EXERCISE INSTRUCTIONS: Return the records below exactly as they are written.

:: RECORD EXTRACTS ::

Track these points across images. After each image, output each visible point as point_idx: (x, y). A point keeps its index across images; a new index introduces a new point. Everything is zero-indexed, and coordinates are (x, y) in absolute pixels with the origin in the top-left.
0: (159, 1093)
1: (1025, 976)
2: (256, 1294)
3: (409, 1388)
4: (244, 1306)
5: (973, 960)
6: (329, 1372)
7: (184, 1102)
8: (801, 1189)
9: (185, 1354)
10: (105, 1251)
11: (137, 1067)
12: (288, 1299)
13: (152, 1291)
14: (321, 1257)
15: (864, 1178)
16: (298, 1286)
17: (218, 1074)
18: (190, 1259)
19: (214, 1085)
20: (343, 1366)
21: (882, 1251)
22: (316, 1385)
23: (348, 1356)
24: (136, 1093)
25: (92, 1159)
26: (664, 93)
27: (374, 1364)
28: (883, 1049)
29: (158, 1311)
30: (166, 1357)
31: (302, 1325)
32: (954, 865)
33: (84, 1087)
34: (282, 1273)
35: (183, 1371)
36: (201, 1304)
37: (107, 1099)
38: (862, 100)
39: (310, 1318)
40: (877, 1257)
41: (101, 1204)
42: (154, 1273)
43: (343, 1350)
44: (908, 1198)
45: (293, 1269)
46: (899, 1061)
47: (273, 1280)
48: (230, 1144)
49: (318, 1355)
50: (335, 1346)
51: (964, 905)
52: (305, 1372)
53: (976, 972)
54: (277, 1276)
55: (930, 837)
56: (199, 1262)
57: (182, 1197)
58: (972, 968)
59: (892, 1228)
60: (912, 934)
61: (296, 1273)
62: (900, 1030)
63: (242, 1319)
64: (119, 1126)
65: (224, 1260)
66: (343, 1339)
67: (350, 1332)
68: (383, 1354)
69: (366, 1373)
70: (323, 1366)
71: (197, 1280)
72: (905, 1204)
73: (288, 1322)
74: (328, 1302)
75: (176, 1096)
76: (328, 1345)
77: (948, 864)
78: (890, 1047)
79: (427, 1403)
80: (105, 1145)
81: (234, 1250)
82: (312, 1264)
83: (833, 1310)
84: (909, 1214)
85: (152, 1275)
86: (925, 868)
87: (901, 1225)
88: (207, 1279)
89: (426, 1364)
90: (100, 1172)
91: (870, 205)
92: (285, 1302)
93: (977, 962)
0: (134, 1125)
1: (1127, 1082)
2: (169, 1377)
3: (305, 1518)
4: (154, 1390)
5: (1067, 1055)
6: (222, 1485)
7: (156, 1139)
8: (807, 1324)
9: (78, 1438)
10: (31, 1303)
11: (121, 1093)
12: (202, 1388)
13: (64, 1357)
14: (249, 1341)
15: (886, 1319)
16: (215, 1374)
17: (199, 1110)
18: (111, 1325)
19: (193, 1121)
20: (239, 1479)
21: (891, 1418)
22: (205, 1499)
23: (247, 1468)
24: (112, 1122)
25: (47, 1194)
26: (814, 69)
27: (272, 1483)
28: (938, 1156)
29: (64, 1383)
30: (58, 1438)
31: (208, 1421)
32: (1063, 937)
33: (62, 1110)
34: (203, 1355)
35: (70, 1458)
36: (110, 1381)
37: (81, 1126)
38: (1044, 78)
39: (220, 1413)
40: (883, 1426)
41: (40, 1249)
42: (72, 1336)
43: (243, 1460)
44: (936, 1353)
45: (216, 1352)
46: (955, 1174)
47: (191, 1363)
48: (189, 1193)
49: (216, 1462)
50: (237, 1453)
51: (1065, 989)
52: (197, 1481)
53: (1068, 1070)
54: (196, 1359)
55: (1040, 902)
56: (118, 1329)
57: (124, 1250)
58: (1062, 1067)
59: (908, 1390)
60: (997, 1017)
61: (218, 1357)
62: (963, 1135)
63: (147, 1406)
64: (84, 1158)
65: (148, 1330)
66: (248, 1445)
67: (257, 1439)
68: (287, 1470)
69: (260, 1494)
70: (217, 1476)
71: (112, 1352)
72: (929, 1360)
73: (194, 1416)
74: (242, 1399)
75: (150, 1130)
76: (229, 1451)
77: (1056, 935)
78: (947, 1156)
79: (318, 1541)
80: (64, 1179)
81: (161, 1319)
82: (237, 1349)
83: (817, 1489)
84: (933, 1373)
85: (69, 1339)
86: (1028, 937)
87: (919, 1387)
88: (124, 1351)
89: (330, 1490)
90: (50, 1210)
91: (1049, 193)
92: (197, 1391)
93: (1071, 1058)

:::

WRITTEN RESPONSE:
Track these points across images. After each image, output each visible point as point_idx: (x, y). A point keeps its index across images; a new index introduces a new point. Everything is zero-indexed, and coordinates are (x, y) in absolute pixels with the origin in the top-left.
0: (159, 1093)
1: (1025, 976)
2: (256, 1294)
3: (409, 1388)
4: (244, 1306)
5: (973, 960)
6: (329, 1372)
7: (184, 1102)
8: (801, 1189)
9: (185, 1354)
10: (105, 1251)
11: (137, 1067)
12: (288, 1299)
13: (152, 1291)
14: (321, 1257)
15: (864, 1178)
16: (298, 1286)
17: (218, 1074)
18: (190, 1259)
19: (214, 1085)
20: (343, 1366)
21: (882, 1251)
22: (316, 1385)
23: (348, 1356)
24: (136, 1093)
25: (92, 1159)
26: (664, 93)
27: (374, 1364)
28: (883, 1049)
29: (158, 1311)
30: (166, 1357)
31: (302, 1325)
32: (954, 865)
33: (84, 1087)
34: (282, 1273)
35: (183, 1371)
36: (201, 1304)
37: (107, 1099)
38: (862, 100)
39: (310, 1318)
40: (877, 1257)
41: (101, 1204)
42: (154, 1273)
43: (343, 1350)
44: (908, 1198)
45: (293, 1269)
46: (899, 1061)
47: (273, 1280)
48: (230, 1144)
49: (318, 1355)
50: (335, 1346)
51: (964, 905)
52: (305, 1372)
53: (976, 972)
54: (277, 1276)
55: (930, 837)
56: (199, 1262)
57: (182, 1197)
58: (972, 968)
59: (892, 1228)
60: (912, 934)
61: (296, 1273)
62: (900, 1030)
63: (242, 1319)
64: (119, 1126)
65: (224, 1260)
66: (343, 1339)
67: (350, 1332)
68: (383, 1354)
69: (366, 1373)
70: (323, 1366)
71: (197, 1280)
72: (905, 1204)
73: (288, 1322)
74: (328, 1302)
75: (176, 1096)
76: (328, 1345)
77: (948, 864)
78: (890, 1047)
79: (427, 1403)
80: (105, 1145)
81: (234, 1250)
82: (312, 1264)
83: (833, 1310)
84: (909, 1214)
85: (152, 1275)
86: (925, 868)
87: (901, 1225)
88: (207, 1279)
89: (426, 1364)
90: (100, 1172)
91: (870, 205)
92: (285, 1302)
93: (977, 962)
0: (134, 1125)
1: (1127, 1082)
2: (169, 1377)
3: (305, 1518)
4: (154, 1390)
5: (1067, 1055)
6: (222, 1485)
7: (156, 1139)
8: (807, 1324)
9: (78, 1438)
10: (31, 1303)
11: (121, 1093)
12: (202, 1388)
13: (64, 1357)
14: (249, 1341)
15: (886, 1319)
16: (215, 1374)
17: (199, 1110)
18: (111, 1325)
19: (193, 1121)
20: (239, 1479)
21: (891, 1418)
22: (205, 1499)
23: (247, 1468)
24: (112, 1122)
25: (47, 1194)
26: (814, 69)
27: (272, 1483)
28: (938, 1156)
29: (64, 1383)
30: (58, 1438)
31: (208, 1421)
32: (1063, 937)
33: (62, 1110)
34: (203, 1355)
35: (70, 1458)
36: (110, 1381)
37: (81, 1126)
38: (1044, 78)
39: (220, 1413)
40: (883, 1426)
41: (40, 1249)
42: (72, 1336)
43: (243, 1460)
44: (936, 1353)
45: (216, 1352)
46: (955, 1174)
47: (191, 1363)
48: (189, 1193)
49: (216, 1462)
50: (237, 1453)
51: (1065, 989)
52: (197, 1481)
53: (1068, 1070)
54: (196, 1359)
55: (1040, 902)
56: (118, 1329)
57: (124, 1250)
58: (1062, 1067)
59: (908, 1390)
60: (997, 1017)
61: (218, 1357)
62: (963, 1135)
63: (147, 1406)
64: (84, 1158)
65: (148, 1330)
66: (248, 1445)
67: (257, 1439)
68: (287, 1470)
69: (260, 1494)
70: (217, 1476)
71: (112, 1352)
72: (929, 1360)
73: (194, 1416)
74: (242, 1399)
75: (150, 1130)
76: (229, 1451)
77: (1056, 935)
78: (947, 1156)
79: (318, 1541)
80: (64, 1179)
81: (161, 1319)
82: (237, 1349)
83: (817, 1489)
84: (933, 1373)
85: (69, 1339)
86: (1028, 937)
87: (919, 1387)
88: (124, 1351)
89: (330, 1490)
90: (50, 1210)
91: (1049, 193)
92: (197, 1391)
93: (1071, 1058)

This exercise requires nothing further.